**WHAT TO PRODUCE:**
Could you write out, exactly as they stand, only the lines in the listing below from the line with "Figure 4. Plot" to the line with "Figure 3. Relationship", both ends included, without the pictures?

**DATASET CONTENT:**

'''

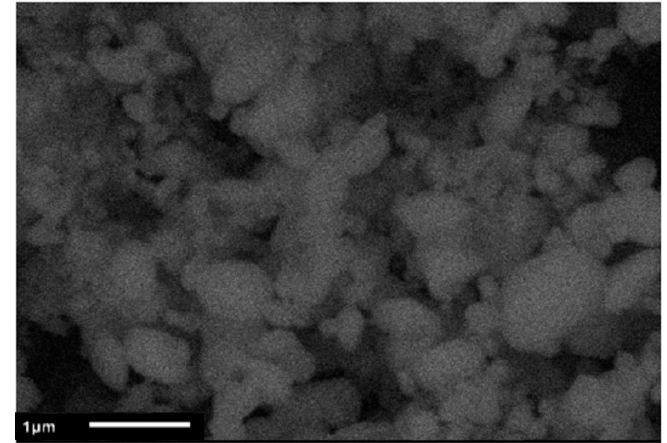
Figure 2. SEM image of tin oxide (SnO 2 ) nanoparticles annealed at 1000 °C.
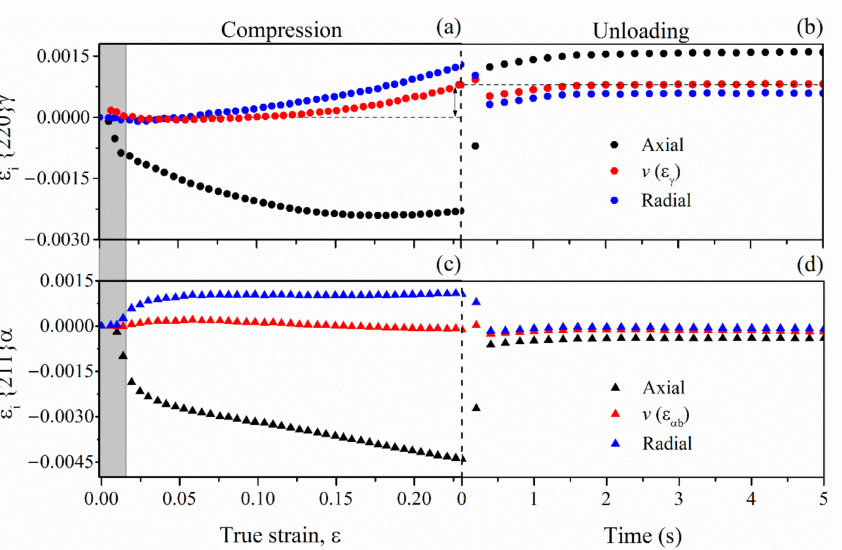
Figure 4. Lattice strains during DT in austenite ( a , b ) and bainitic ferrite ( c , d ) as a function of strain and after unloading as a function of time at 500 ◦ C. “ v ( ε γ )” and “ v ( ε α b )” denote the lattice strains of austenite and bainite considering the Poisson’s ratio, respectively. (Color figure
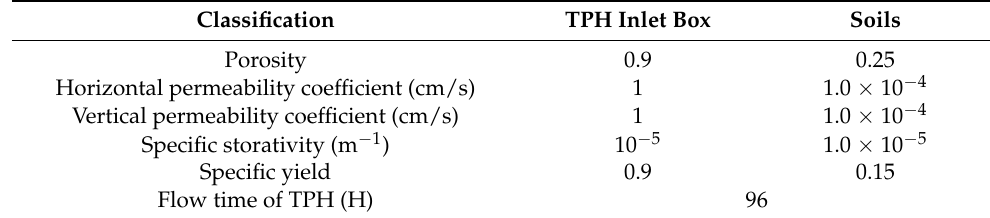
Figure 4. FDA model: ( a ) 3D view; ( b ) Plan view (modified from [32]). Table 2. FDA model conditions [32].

'''
'''

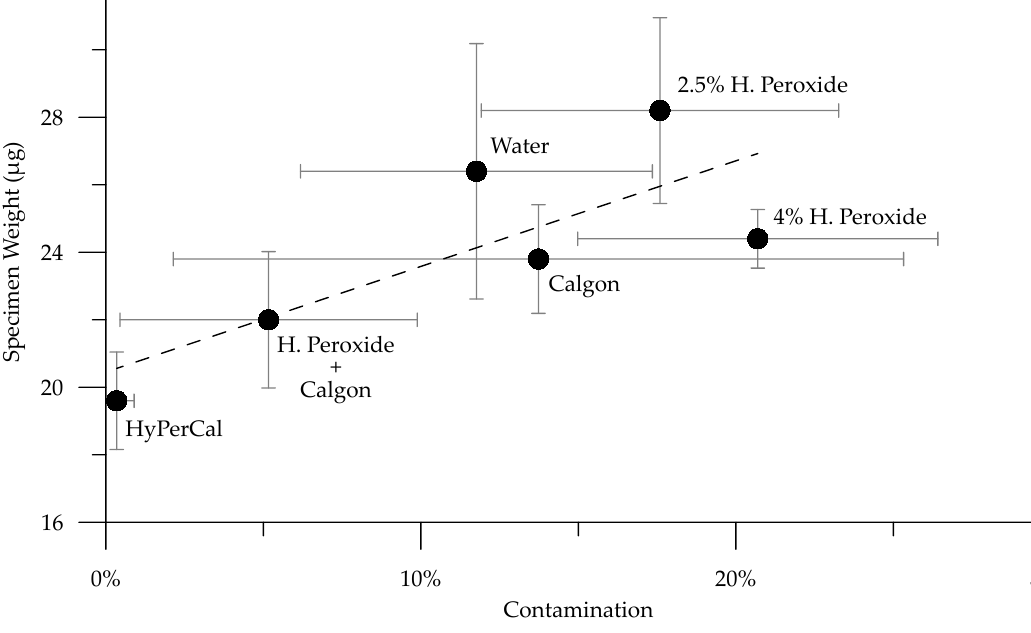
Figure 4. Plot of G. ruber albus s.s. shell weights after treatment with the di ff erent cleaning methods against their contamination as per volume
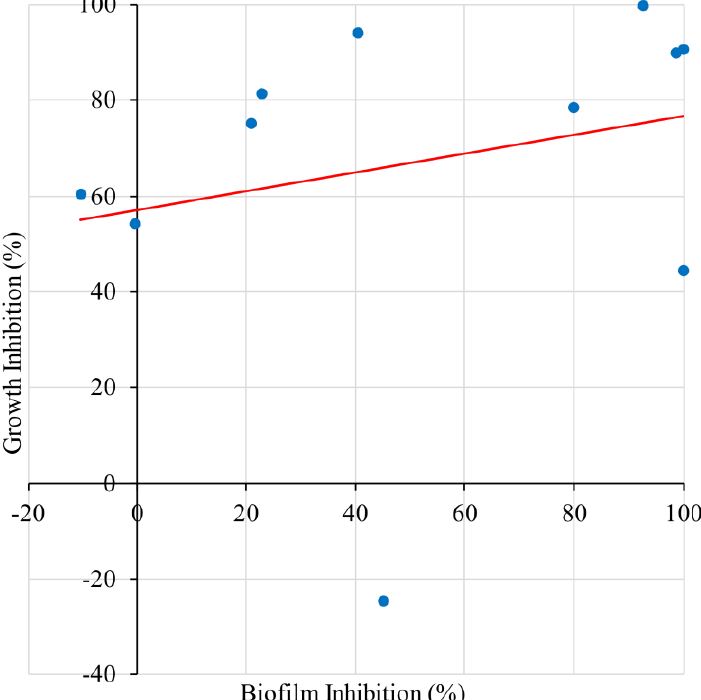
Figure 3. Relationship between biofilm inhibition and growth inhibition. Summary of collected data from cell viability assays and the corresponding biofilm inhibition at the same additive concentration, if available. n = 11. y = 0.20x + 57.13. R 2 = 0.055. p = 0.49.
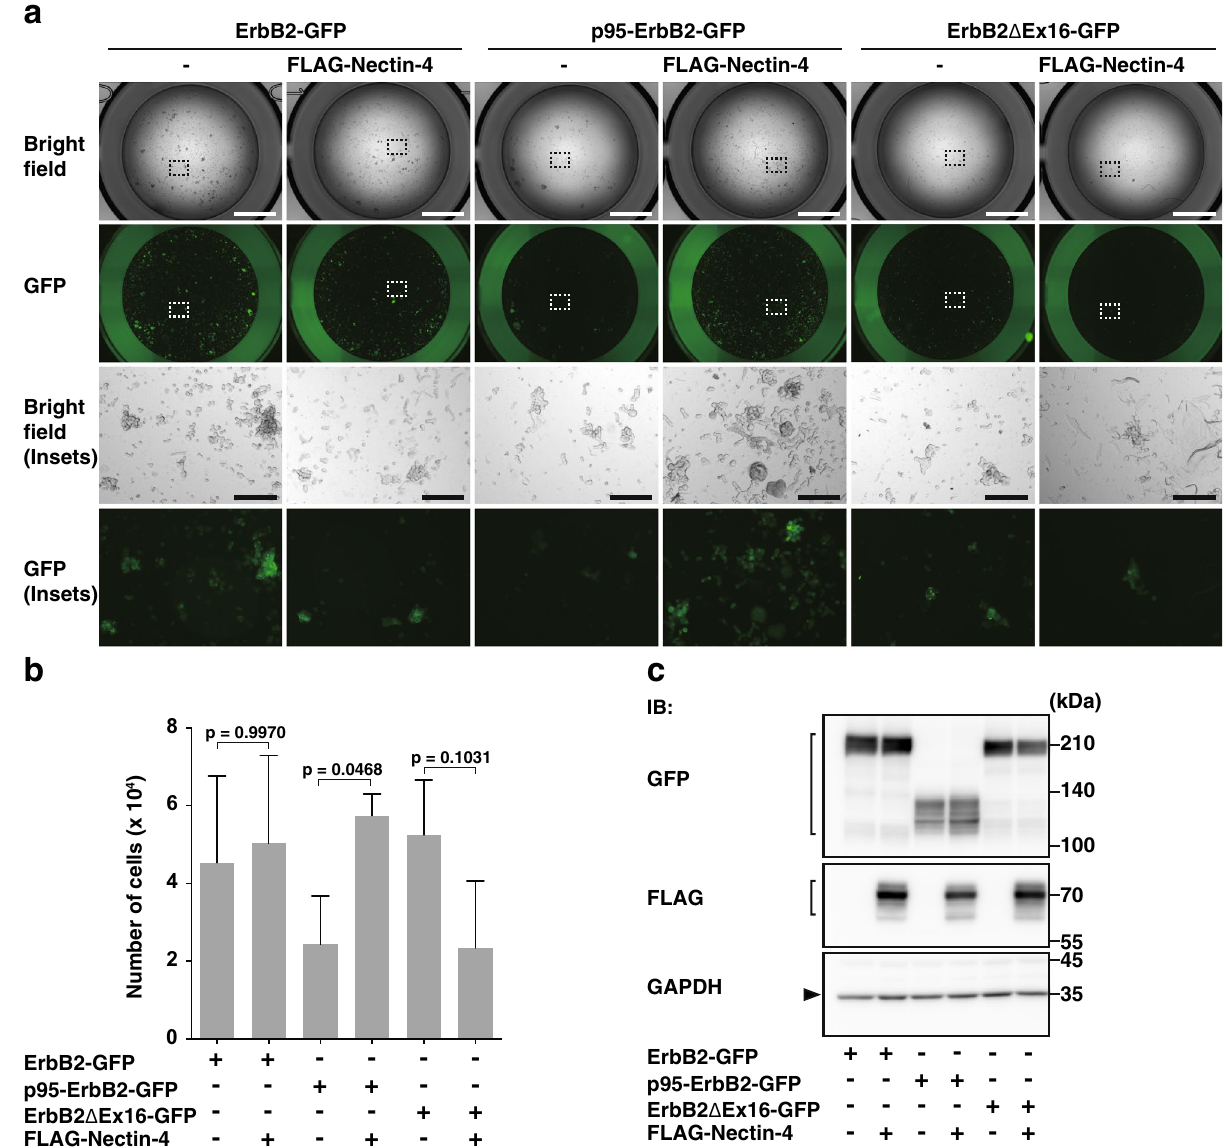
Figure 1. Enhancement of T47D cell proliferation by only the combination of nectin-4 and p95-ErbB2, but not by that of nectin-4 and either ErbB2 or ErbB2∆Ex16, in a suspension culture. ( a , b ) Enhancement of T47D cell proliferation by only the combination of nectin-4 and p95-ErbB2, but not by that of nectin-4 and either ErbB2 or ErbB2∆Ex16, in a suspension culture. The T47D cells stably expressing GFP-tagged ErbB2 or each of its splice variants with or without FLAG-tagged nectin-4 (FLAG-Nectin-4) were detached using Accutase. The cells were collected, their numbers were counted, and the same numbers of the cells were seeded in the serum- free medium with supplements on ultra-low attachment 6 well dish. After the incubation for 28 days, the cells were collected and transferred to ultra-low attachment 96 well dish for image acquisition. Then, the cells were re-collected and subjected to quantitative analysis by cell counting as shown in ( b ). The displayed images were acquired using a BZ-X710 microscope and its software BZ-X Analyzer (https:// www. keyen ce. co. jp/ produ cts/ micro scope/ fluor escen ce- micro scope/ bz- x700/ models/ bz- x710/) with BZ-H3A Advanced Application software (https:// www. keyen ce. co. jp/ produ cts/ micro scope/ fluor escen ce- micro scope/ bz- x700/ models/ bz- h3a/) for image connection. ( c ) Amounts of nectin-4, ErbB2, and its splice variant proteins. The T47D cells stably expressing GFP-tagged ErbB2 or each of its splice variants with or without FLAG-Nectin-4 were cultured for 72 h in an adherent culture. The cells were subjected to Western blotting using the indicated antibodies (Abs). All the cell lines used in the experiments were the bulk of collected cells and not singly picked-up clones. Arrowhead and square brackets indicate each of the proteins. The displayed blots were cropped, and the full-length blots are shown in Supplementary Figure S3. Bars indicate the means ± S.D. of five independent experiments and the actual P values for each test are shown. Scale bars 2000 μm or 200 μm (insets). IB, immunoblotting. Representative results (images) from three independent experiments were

'''

**REPLY:**
Figure 4. Plot of G. ruber albus s.s. shell weights after treatment with the di ff erent cleaning methods against their contamination as per volume
Figure 3. Relationship between biofilm inhibition and growth inhibition. Summary of collected data from cell viability assays and the corresponding biofilm inhibition at the same additive concentration, if available. n = 11. y = 0.20x + 57.13. R 2 = 0.055. p = 0.49.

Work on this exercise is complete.